It is not a goal oriented society. It is boss oriented. Majority don't care what they do. They do care what the boss says. It does not need to be of quality or good standard or novelty or useful if the boss is happy with it. Many bosses are the same. They also have their key performance indicators that are usually 1D only. People do average or substandard job but if this looks ok from outside then why not? The painted grass is good enough. Do you see any space for passion in this?disenchanted wrote:Now, the key problem with both productivity and the near-mythical 'innovation' here is the mindset of the workforce. I've been temporarily staying in quite a few countries and what strikes me the most about today's Singapore is that almost nobody seems to believe in what they do.

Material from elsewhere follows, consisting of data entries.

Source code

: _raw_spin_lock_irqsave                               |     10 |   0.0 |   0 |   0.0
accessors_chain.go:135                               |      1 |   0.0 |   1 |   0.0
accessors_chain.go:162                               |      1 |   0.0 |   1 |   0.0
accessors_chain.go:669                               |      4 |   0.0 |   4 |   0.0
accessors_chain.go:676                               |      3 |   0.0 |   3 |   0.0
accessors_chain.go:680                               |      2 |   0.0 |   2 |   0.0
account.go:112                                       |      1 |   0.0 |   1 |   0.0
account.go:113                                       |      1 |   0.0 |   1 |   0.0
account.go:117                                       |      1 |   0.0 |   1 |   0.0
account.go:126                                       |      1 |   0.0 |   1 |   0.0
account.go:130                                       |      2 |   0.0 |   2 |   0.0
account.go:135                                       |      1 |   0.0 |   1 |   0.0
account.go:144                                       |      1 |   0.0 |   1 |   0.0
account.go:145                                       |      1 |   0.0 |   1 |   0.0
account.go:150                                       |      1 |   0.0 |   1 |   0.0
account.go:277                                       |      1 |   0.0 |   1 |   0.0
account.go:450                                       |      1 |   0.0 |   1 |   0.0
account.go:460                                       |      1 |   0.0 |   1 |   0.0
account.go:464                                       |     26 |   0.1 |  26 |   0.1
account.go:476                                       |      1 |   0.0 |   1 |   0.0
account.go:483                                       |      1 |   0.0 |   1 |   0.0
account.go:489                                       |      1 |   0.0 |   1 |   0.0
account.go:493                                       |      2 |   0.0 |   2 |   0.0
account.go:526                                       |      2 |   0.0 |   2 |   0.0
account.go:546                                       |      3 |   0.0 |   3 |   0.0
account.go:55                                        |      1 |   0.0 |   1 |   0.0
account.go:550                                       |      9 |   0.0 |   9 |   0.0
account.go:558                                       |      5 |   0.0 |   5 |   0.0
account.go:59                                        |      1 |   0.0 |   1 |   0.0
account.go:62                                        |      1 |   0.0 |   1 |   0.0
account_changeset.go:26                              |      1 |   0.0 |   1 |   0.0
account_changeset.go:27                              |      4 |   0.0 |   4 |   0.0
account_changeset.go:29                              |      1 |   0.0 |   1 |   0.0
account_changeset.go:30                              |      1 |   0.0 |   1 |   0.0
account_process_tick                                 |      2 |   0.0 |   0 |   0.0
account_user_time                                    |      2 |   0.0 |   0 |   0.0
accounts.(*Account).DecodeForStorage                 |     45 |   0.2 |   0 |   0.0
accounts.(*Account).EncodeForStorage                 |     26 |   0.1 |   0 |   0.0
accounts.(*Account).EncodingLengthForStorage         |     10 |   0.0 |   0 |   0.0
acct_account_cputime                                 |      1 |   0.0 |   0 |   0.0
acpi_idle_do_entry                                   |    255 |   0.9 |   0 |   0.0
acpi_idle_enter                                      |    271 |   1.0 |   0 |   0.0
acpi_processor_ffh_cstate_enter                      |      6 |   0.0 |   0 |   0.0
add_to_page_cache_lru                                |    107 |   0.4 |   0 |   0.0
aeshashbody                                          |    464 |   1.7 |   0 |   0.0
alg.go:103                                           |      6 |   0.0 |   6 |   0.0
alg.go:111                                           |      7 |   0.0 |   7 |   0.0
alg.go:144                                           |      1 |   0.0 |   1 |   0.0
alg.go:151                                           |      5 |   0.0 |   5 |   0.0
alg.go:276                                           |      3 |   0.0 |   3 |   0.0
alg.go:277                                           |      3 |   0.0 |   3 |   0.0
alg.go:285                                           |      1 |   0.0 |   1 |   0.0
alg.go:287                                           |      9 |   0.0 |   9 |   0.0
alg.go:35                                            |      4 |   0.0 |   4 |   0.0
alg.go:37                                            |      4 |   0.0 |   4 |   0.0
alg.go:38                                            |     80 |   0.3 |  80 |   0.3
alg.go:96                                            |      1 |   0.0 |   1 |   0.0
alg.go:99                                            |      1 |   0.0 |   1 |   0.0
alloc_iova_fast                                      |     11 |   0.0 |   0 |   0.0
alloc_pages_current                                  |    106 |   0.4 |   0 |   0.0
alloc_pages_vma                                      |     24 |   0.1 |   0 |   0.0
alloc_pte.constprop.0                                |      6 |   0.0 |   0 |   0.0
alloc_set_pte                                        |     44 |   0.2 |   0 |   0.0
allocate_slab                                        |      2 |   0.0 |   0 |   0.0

I don't know if we can attribute it more to the commanding parents, the social over-engineering throughout education and NS or both, but the impression I'm getting is that most people only wants to drag it somehow till the end of the day, get the paycheck and screw off. Its like everybody ended up in professions and lives they didn't want on the first place and their passions and interests were suppressed sometime before they even developed. The general apathy Singaporeans demonstrate is pathological and this is the main bottleneck in Singapore reaching its full potential as a truly global, influential city. You really don't need 5 or 7 or 10 million people to do that, you need a workforce that's passionate.
Another factor is the fear of the failure. The same old kiasu thing. People around do preferably things they are sure they can accomplish. This means repeating what they know would work. Nothing new, nothing inventive, nothing exceeding overall rater low standard but widely accepted and proven successful (in their eyes).